A nurse accused of stealing pain medications from nursing home patients at New London Hospital's Clough Center has been acquitted after a four-day jury trial.
Dawn Ash of Charlestown said she was relieved by the verdict, which came down last week, but she said the prosecution still smarted. She was fired from the nursing home after her superiors confronted her about the alleged drug diversion in October last year, and she has been unable to work as a nurse while the charges were pending.
"The state wasted a whole heck of a lot of money on absolutely nothing," Ash said. "They should definitely get their facts straight before they start accusing innocent people of things they didn't do. I don't know if I'll ever get my reputation or my career or my good name back after this. I hope so."
Assistant Attorney General Philip Bradley, who prosecuted the case, said his office stands behind its prosecution, but respects the jury's decision.
"The state feels like it was a strong case that needed to be prosecuted, and ultimately it's the jury that finds the facts in the case," he said.
According to court records, Ash's superiors at the nursing home became concerned she might be stealing narcotics after they noticed that she requested pills for certain patients more than other nurses did. She was never accused of taking pain pills from patients who needed the medication.
She was confronted in a meeting with the nursing home director and three other superiors. According to accounts of the meeting filed with the court, Ash became upset but repeatedly denied stealing the pills.

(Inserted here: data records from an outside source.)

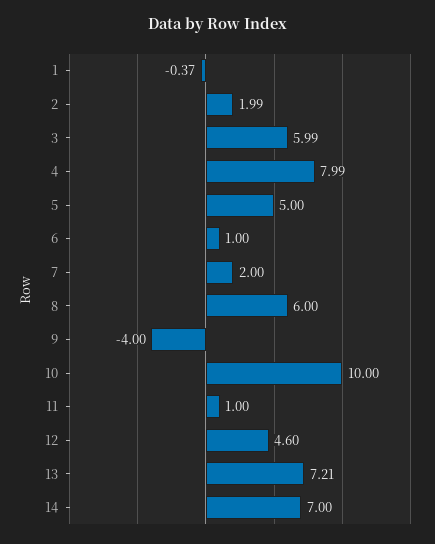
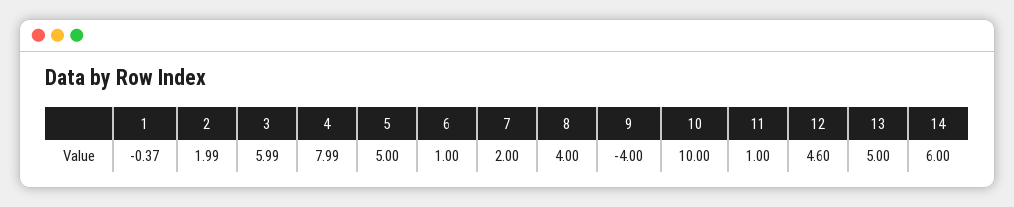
8: 6 -> 4
13: 7.21 -> 5
14: 7 -> 6

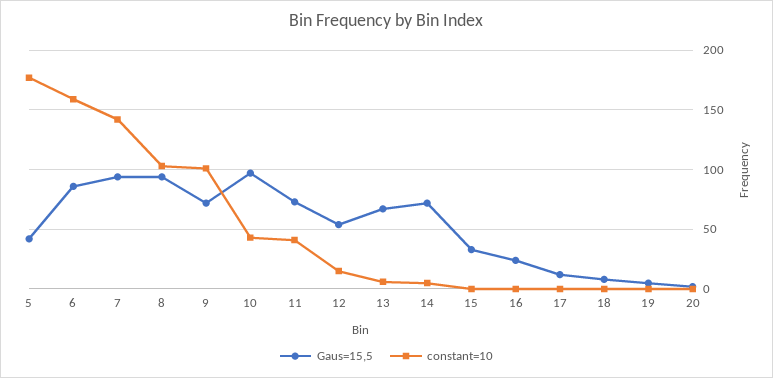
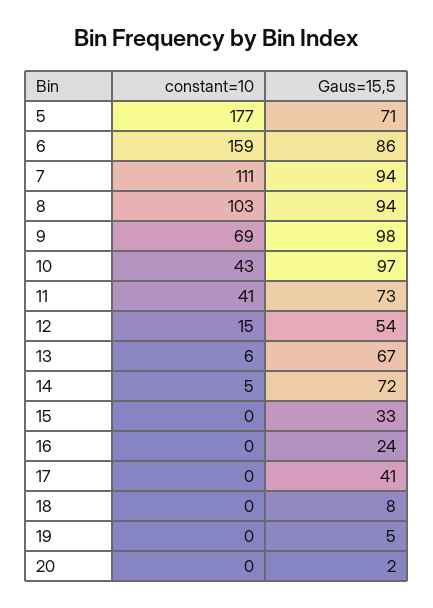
Gaus=15,5, 5: 40 -> 71
constant=10, 7: 140 -> 111
Gaus=15,5, 9: 70 -> 98
constant=10, 9: 100 -> 69
Gaus=15,5, 17: 10 -> 41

"I feel like you want me to admit to something I didn't do," Ash told her bosses, according to an account written by Sherry Curry, a clinical coordinator at the Clough Center.
Later, according to the accounts, Ash answered "Uh huh" when asked if she was admitting to drug diversion.
During the trial, Ash testified in her own defense. According to her lawyer, Peter Decato, Ash explained that she was upset and frustrated by the accusations and had not confessed to illegal conduct.
"When Dawn testified, she said she was being flippant and sarcastic," Decato said.
Decato said that he thinks jurors were persuaded by Ash's testimony, and by the testimony of a defense nursing expert who reviewed the medical records of Ash's patients.
"She felt that the records reflected that the patients benefited from the medications that Dawn prescribed, and it was clear they weren't overmedicated or undermedicated - that they were appropriately medicated."
Ash was prosecuted by the attorney general's Medicaid fraud division, because the Clough Center houses patients covered by Medicaid and receives funding from the federal-state health insurance program for the poor and disabled.
Now that Ash has been acquitted of the criminal charges, she must go on to defend her nursing licenses in both Vermont and New Hampshire. Before the Clough Center accusations surfaced, her Vermont nursing license had been suspended because of allegations that she had improperly sought to obtain a prescription for a painkiller.